You will play a pivotal role in shaping our SRE culture, automating manual toil, and optimizing our AWS-based microservices architecture. If you thrive on solving complex distributed systems problems and championing reliability, we want to hear from you.
Tanggung Jawab
- Design, build, and maintain highly available, scalable, and secure cloud infrastructure on AWS.
- Automate operational tasks through infrastructure-as-code (Terraform, Ansible) to reduce manual toil.
- Implement proactive monitoring, logging, and alerting strategies using Datadog and Prometheus.
- Lead incident response, root cause analysis, and post-mortem reviews to improve system reliability.
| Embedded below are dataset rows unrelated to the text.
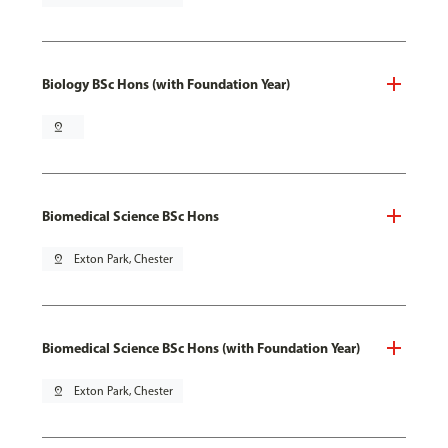
Biology BSc Hons (with Foundation Year)
pin_drop
Biomedical Science BSc Hons
pin_drop
Exton Park, Chester
Biomedical Science BSc Hons (with Foundation Year)
pin_drop
Exton Park, Chester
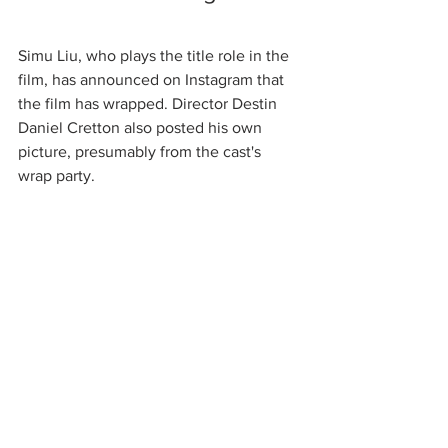
Simu Liu, who plays the title role in the 
film, has announced on Instagram that 
the film has wrapped. Director Destin 
Daniel Cretton also posted his own 
picture, presumably from the cast's 
wrap party. 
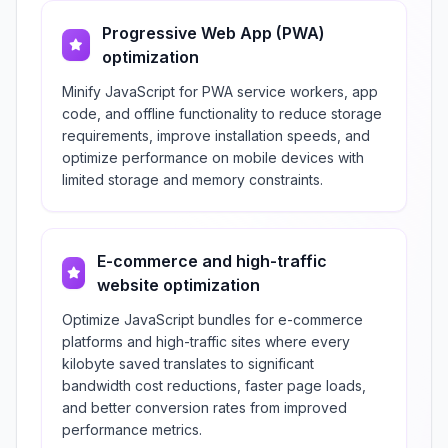
Progressive Web App (PWA)
optimization
Minify JavaScript for PWA service workers, app
code, and offline functionality to reduce storage
requirements, improve installation speeds, and
optimize performance on mobile devices with
limited storage and memory constraints.
E-commerce and high-traffic
website optimization
Optimize JavaScript bundles for e-commerce
platforms and high-traffic sites where every
kilobyte saved translates to significant
bandwidth cost reductions, faster page loads,
and better conversion rates from improved
performance metrics.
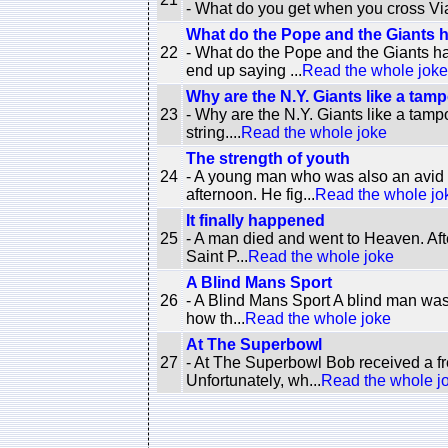
- What do you get when you cross Vi
What do the Pope and the Giants
22
- What do the Pope and the Giants 
end up saying ...
Read the whole joke
Why are the N.Y. Giants like a tam
23
- Why are the N.Y. Giants like a tam
string....
Read the whole joke
The strength of youth
24
- A young man who was also an avid g
afternoon. He fig...
Read the whole jo
It finally happened
25
- A man died and went to Heaven. Aft
Saint P...
Read the whole joke
A Blind Mans Sport
26
- A Blind Mans Sport A blind man was
how th...
Read the whole joke
At The Superbowl
27
- At The Superbowl Bob received a fr
Unfortunately, wh...
Read the whole j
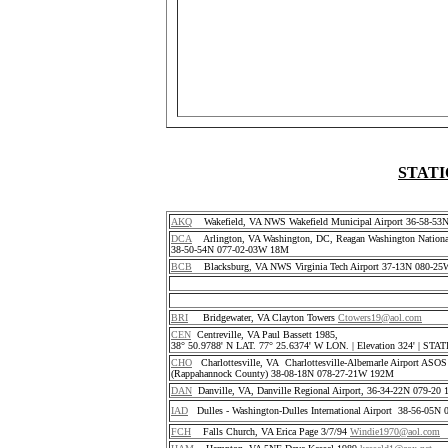
STATI
AKQ
Wakefield, VA NWS Wakefield Municipal Airport 36-58-5
DCA
Arlington, VA Washington, DC, Reagan Washington National
38-50-54N 077-02-03W 18M
BCB
Blacksburg, VA NWS Virginia Tech Airport 37-13N 080-25
BRI
Bridgewater, VA Clayton Towers
Ctowers19@aol.com
CEN
Centreville, VA Paul Bassett 1985,
38° 50.9788' N LAT. 77° 25.6374' W LON. | Elevation 324' | S
CHO
Charlottesville, VA Charlottesville-Albemarle Airport ASO
(Rappahannock County) 38-08-18N 078-27-21W 192M
DAN
Danville, VA, Danville Regional Airport, 36-34-22N 079-2
IAD
Dulles - Washington-Dulles International Airport 38-56-05
FCH
Falls Church, VA Erica Page 3/7/94
Windie1970@aol.com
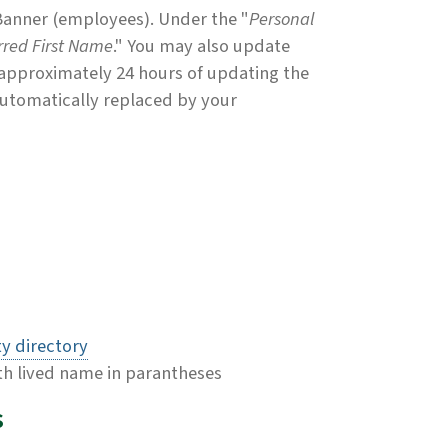
 Banner (employees). Under the "
Personal
rred First Name
." You may also update
 approximately 24 hours of updating the
 automatically replaced by your
ty directory
th lived name in parantheses
s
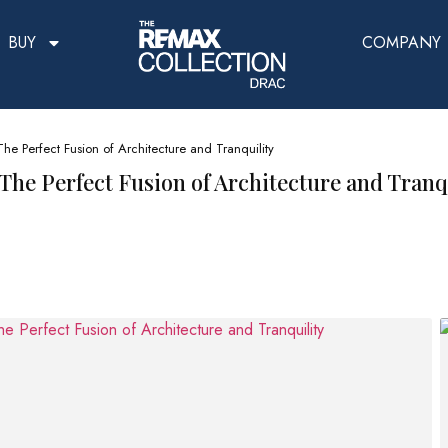
BUY
COMPANY
The Perfect Fusion of Architecture and Tranquility
 The Perfect Fusion of Architecture and Tranq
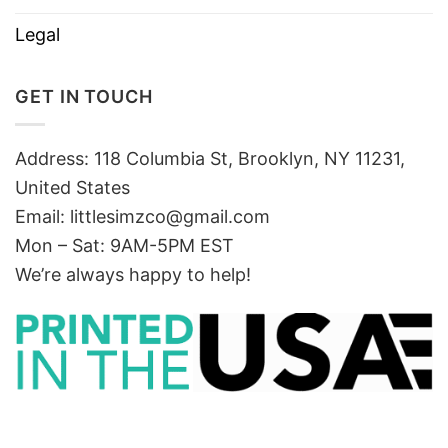
Legal
GET IN TOUCH
Address: 118 Columbia St, Brooklyn, NY 11231,
United States
Email:
littlesimzco@gmail.com
Mon – Sat: 9AM-5PM EST
We’re always happy to help!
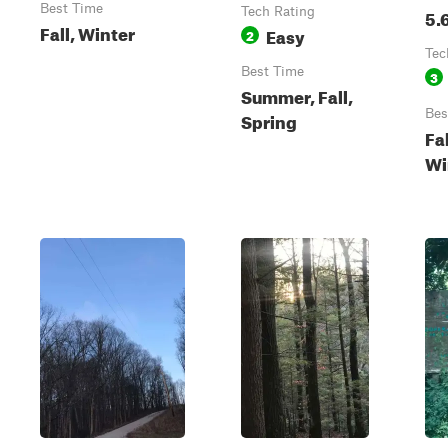
Best Time
Tech Rating
5.
Fall, Winter
Easy
2
Tec
Best Time
3
Summer, Fall,
Bes
Spring
Fa
Wi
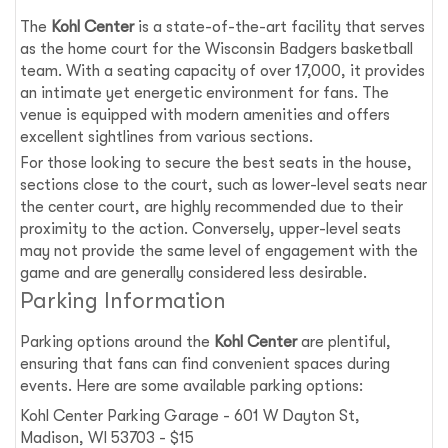
The
Kohl Center
is a state-of-the-art facility that serves
as the home court for the Wisconsin Badgers basketball
team. With a seating capacity of over 17,000, it provides
an intimate yet energetic environment for fans. The
venue is equipped with modern amenities and offers
excellent sightlines from various sections.
For those looking to secure the best seats in the house,
sections close to the court, such as lower-level seats near
the center court, are highly recommended due to their
proximity to the action. Conversely, upper-level seats
may not provide the same level of engagement with the
game and are generally considered less desirable.
Parking Information
Parking options around the
Kohl Center
are plentiful,
ensuring that fans can find convenient spaces during
events. Here are some available parking options:
Kohl Center Parking Garage - 601 W Dayton St,
Madison, WI 53703 - $15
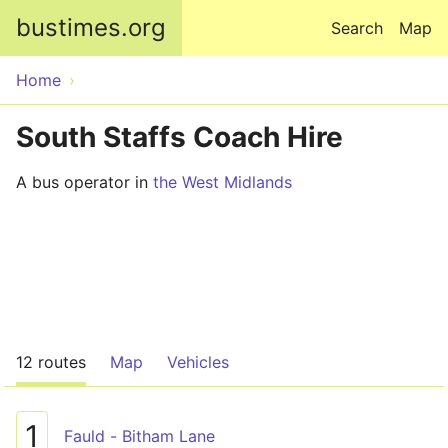
Skip to main content
bustimes.org
Search
Map
Home
South Staffs Coach Hire
A bus operator in
the West Midlands
12 routes
Map
Vehicles
1
Fauld - Bitham Lane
- Collaborate with cross-functional software engineering teams to optimize application performance.
- Develop and manage CI/CD pipelines to ensure seamless and reliable code deployments.
- Establish and maintain Service Level Objectives (SLOs) and Error Budgets for core services.
Kualifikasi
- 5+ years of experience in Site Reliability Engineering, DevOps, or Systems Engineering.
- Expert-level proficiency with AWS ecosystem (EC2, EKS, RDS, S3, IAM).
- Strong coding skills in Python, Go, or Ruby for automation and tool development.
- Hands-on experience with Kubernetes orchestration and containerization (Docker).
- Advanced knowledge of Linux systems administration, networking, and security best practices.
- Proven ability to troubleshoot complex performance issues in distributed systems.
- Strong communication skills and a collaborative mindset for cross-team initiatives.